> **Task item**: Nothing but the line holding "drag(726, 185, 752, 171)" and the lines after it, through the end of the records, should be set down, each exactly as it is.

> **Dataset entries**:
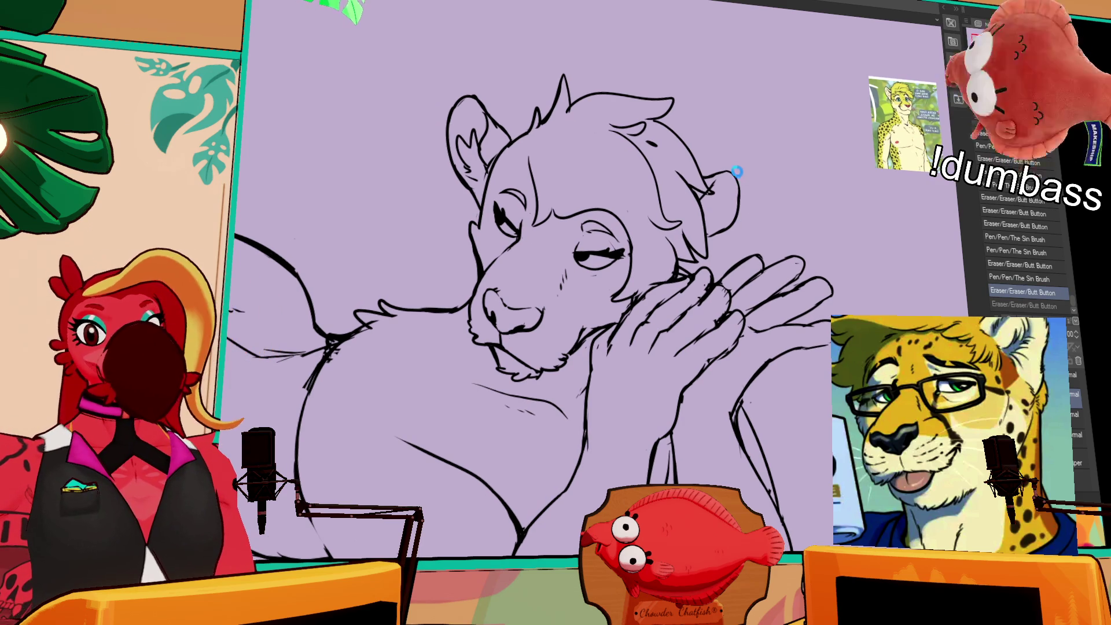
- Rework small line segments and add a pen stroke near the face
drag(750, 219, 768, 191)
drag(676, 157, 676, 152)
drag(726, 185, 752, 171)
drag(584, 152, 588, 152)
drag(727, 232, 728, 228)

> **Output for this exercise**:
drag(726, 185, 752, 171)
drag(584, 152, 588, 152)
drag(727, 232, 728, 228)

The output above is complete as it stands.